• _Reading text_
□ □ □

The attack was unusual because strict gun control makes it rare for non-security personnel to have access to guns. Most terrorist attacks on Israelis in 2015/16 were stabbing attacks or vehicle ramming attacks, making this the deadliest attack on Israelis since the June 2016 Tel Aviv shooting.

==Attacker==
The gunman, Musbah Abu Sbaih, (alt. Mesbah Abu Sbaih), (39) was a member of Hamas. was a resident of the East Jerusalem neighborhood of Silwan. He had a long police record, with Yossi Melman remarking that Sbaih had a "record of involvement in provocations regarding the Temple Mount, incitement, friction with security forces, and serving a year in prison".

On the day of the shooting, the Sbaih was due to begin serving a four-month prison sentence for assaulting a police officer in 2013. According to a Hamas statement following the attack, Abu Sbaih was due to serve a 4-month term of "administrative detention," but, "Instead of handing himself over, he chose the best way of the holy warriors, to carry out a heroic attack." Hamas claimed credit for the killings, and described Sbaih as a man known as the "Lion of Al Aqsa."

==Response==

===Israeli response===
Public Security Minister Gilad Erdan blamed the attacks on the fact that, "Incitement is plentiful, and it drives people to commit terror attacks." He stated that Facebook and other social media companies are, "directly responsible for what's happening." Callin it, "Scandalous that Facebook reopened Hamas' pages last week in the wake of pressure from the Palestinian street."

====Security measures and arrests====
Israeli police closed the pastry shop belonging to the gunman's family on October 11, describing the shop as a "center for incitement," where videos that "encourage terrorism" were filmed. The family of the killer had celebrated the event by passing out candy to passersby and visitors after the shootings.

Israeli police closed a printing shop in the town of A-Ram that had been publishing posters in praise of the perpetrator, including some posted at his family home. Printing equipment and the stock of incitement posters were seized.

□ □ □

• _Records_
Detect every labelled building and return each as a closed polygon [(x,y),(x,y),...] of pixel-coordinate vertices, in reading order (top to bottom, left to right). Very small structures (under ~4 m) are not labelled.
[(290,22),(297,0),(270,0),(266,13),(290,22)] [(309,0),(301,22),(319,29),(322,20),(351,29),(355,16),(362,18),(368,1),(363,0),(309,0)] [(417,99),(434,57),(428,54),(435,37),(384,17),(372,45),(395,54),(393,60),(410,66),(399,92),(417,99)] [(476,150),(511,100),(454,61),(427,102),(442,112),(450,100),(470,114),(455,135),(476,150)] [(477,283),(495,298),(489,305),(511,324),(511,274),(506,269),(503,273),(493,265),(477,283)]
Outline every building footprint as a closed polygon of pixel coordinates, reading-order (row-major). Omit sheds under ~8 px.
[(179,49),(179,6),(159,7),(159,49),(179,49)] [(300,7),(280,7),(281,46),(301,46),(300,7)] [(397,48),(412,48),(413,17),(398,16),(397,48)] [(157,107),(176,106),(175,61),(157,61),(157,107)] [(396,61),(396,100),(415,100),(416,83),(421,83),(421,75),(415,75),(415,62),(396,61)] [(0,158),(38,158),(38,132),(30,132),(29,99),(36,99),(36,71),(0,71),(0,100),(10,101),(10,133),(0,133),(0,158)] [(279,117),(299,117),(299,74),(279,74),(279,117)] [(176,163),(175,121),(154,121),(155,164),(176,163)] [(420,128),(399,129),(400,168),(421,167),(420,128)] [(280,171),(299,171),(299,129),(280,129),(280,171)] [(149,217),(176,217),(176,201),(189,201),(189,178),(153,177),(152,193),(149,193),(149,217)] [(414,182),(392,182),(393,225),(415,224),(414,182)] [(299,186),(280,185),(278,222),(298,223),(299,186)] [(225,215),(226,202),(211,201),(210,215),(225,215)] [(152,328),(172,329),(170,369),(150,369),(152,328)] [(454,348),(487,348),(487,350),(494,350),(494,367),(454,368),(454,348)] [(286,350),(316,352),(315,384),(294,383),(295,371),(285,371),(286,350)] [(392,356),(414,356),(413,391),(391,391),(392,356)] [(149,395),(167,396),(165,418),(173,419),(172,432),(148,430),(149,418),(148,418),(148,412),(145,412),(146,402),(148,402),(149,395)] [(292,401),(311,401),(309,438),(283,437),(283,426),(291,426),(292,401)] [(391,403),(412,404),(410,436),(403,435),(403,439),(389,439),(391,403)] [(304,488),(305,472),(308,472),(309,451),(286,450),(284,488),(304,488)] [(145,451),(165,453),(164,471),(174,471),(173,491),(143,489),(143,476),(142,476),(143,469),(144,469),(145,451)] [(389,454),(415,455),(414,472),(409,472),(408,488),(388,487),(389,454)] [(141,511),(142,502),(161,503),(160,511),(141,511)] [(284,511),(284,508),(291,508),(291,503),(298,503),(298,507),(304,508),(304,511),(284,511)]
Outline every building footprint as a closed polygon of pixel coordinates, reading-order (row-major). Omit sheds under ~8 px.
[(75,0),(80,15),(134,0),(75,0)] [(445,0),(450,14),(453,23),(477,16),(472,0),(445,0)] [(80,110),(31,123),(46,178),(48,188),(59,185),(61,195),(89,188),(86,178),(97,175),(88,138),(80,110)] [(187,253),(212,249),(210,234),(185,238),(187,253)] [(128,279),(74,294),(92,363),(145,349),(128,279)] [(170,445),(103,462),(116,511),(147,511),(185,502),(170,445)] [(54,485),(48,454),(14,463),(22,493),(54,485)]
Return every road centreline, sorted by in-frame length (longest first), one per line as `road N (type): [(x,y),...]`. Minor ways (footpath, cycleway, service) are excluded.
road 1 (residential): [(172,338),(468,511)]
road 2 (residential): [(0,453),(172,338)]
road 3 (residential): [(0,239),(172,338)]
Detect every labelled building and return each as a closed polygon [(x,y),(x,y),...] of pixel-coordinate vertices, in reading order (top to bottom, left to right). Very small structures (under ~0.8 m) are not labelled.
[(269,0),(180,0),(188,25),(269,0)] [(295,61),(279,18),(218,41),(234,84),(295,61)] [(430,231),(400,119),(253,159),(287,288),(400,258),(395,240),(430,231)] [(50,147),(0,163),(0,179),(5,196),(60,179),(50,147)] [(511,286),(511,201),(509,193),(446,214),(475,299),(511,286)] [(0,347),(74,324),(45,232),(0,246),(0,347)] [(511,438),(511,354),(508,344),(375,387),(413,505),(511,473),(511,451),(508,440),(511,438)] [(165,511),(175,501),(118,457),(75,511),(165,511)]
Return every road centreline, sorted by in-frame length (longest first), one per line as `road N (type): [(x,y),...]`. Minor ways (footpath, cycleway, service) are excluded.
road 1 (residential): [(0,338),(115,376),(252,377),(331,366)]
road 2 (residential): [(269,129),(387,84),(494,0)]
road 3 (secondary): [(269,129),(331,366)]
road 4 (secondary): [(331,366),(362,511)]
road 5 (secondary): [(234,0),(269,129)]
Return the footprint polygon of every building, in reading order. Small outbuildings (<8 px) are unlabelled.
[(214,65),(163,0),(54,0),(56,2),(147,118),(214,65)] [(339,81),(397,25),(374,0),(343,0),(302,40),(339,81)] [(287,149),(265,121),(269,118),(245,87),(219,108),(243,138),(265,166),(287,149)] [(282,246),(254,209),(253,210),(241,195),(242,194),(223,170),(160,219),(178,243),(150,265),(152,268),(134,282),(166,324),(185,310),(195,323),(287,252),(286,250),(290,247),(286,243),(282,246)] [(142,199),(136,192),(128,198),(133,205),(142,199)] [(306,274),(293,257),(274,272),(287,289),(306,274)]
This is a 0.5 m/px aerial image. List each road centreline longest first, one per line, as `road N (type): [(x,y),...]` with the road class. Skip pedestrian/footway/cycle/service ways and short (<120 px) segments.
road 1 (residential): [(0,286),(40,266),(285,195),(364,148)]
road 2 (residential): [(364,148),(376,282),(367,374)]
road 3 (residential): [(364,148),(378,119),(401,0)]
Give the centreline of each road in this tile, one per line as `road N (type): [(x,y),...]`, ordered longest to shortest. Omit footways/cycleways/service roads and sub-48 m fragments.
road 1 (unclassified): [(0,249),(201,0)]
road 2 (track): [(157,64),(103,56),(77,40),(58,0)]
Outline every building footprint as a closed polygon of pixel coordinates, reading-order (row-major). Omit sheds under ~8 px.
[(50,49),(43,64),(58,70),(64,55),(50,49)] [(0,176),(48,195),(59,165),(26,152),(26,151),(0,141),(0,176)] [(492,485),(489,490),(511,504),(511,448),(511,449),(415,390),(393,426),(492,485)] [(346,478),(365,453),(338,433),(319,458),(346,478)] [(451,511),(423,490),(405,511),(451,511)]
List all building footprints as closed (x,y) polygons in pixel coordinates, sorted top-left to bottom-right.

□ □ □

• _What the exercise asks_
Could you repeat the passage about the attack word for word, beginning at the words "Israeli police closed a" and stopping after "posters were seized."? The lines have no connection to the passage about the attack.

• _Output for this exercise_
Israeli police closed a printing shop in the town of A-Ram that had been publishing posters in praise of the perpetrator, including some posted at his family home. Printing equipment and the stock of incitement posters were seized.